In information retrieval, a term spectrum is a complex-valued entity whose magnitude and phase are respectively related to the corresponding term’s frequency and position. By using query terms’ spectral locality information, fast proximity calculations can be performed in text searching.
In this paper, the authors propose a new spectral-based information retrieval method using a wavelet transform. They aim to provide the benefits of proximity searches with the speed of the vector-space model. The authors also show that the vector-space model is a special case of their approach. It is shown that their approach provides a four percent retrieval precision improvement compared with the vector-space model. Retrieval effectiveness is proportional to index size. The index size of the approach depends on the precision of quantization of the stored information; it can be 20 to 160 percent larger than that of the vector-space model. A typical query execution time is reported as 0.02 seconds for the vector-space model, and 0.1 seconds for the proposed method.

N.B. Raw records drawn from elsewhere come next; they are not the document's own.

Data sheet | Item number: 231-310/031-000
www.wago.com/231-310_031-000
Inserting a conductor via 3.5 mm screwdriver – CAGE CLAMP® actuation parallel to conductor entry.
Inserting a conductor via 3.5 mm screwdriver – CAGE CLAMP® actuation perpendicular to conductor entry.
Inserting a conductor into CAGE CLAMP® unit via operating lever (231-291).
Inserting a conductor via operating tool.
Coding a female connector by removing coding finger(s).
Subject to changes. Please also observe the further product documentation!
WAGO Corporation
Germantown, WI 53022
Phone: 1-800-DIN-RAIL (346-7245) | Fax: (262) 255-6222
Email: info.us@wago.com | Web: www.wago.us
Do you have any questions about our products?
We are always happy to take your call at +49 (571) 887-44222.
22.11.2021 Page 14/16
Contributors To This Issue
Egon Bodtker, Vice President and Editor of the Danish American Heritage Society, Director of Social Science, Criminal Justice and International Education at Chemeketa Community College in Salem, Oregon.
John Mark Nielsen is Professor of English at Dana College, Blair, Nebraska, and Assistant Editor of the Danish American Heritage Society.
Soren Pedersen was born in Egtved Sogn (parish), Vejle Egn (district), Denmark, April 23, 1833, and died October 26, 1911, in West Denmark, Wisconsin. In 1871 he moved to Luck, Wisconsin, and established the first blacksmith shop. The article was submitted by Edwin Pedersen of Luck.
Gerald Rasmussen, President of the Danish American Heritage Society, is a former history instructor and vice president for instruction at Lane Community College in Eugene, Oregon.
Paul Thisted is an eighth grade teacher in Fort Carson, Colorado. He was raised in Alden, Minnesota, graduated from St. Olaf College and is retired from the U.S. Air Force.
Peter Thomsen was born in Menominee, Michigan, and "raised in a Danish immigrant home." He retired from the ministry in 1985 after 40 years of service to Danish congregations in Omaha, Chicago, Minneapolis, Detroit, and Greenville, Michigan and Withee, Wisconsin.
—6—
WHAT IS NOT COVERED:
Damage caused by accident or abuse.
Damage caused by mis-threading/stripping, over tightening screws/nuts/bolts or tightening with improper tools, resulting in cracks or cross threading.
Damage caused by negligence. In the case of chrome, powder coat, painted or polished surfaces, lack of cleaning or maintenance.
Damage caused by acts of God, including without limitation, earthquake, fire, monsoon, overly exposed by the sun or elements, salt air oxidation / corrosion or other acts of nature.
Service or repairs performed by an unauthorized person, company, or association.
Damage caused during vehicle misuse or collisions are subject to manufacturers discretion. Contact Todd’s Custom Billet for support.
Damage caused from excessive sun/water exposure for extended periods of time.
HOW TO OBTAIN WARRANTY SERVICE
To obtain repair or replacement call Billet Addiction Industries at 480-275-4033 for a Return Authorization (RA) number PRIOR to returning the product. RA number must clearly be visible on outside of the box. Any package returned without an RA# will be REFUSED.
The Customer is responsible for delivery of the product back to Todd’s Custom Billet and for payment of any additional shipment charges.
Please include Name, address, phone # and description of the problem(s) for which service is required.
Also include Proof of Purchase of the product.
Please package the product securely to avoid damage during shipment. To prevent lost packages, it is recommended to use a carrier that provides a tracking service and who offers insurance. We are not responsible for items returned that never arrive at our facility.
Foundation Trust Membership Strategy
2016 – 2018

The paper is not easy to read for a person with a typical computer science (CS) background. It requires knowledge of signal processing. A CS person with an electrical engineering background will be better able to understand the paper. The authors provide no statistical evidence for the significance of the effectiveness improvements. Cross-fertilization among different fields of knowledge is important. The authors present an attractive idea. However, much more work needs to be done to show the effectiveness and efficiency of this approach.